What to work on:
Each line below must be set down exactly; omit any image you find.

----- Listed records -----

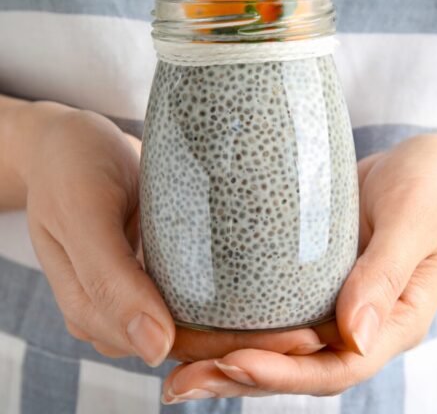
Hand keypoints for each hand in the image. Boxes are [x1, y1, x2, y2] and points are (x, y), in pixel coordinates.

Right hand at [12, 101, 322, 365]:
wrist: (66, 142)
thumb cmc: (70, 169)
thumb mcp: (82, 215)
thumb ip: (109, 282)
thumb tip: (154, 347)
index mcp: (98, 311)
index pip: (173, 346)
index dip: (231, 350)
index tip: (291, 345)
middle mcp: (125, 307)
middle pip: (195, 339)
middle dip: (253, 343)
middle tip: (315, 333)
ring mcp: (145, 284)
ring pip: (202, 319)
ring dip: (252, 324)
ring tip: (309, 317)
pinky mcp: (161, 261)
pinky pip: (200, 289)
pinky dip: (236, 294)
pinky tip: (277, 286)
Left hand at [161, 132, 436, 401]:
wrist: (427, 164)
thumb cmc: (435, 186)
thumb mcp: (414, 222)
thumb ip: (385, 276)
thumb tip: (354, 337)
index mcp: (392, 319)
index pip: (338, 366)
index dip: (285, 371)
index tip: (232, 361)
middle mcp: (358, 318)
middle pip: (298, 364)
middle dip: (239, 375)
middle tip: (180, 381)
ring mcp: (333, 298)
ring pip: (280, 341)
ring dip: (228, 355)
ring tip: (177, 362)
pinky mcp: (313, 276)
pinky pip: (276, 306)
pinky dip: (239, 318)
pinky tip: (200, 317)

-----

Response to this task:
Hand keypoints for each hand in the image. Boxes are [x1, y1, x2, y2] and points are (x, y), in pixel coordinates.

Right hand at [12, 101, 322, 365]:
wrist: (66, 142)
thumb cmc: (70, 169)
thumb mcp: (82, 215)
thumb ip: (109, 282)
thumb tip: (154, 347)
index mcp: (98, 311)
index pip: (173, 346)
index dip: (231, 350)
index tip: (291, 345)
middle mcp: (125, 307)
middle pip: (195, 339)
middle dip: (253, 343)
middle tip: (315, 333)
ring mcp: (145, 284)
ring pip: (202, 319)
ring dip: (252, 324)
ring tip: (309, 317)
pinky mcp: (161, 261)
pinky pip: (200, 289)
pinky dip: (236, 294)
pinky tip: (277, 286)
Left hand at [161, 132, 436, 401]:
wrist: (427, 164)
thumb cmc: (435, 186)
thumb mcp: (414, 222)
thumb ip: (385, 276)
thumb tip: (354, 337)
index mcp: (392, 319)
index pip: (338, 366)
index dip: (285, 371)
index tip: (232, 361)
middle mcp: (358, 318)
middle pip: (298, 364)
middle dip: (239, 375)
middle tip: (180, 381)
ring mcp: (333, 298)
ring pip: (280, 341)
ring dip: (228, 355)
ring tip: (177, 362)
pinky mcp: (313, 276)
pinky pip: (276, 306)
pinky dip: (239, 318)
pinky tip: (200, 317)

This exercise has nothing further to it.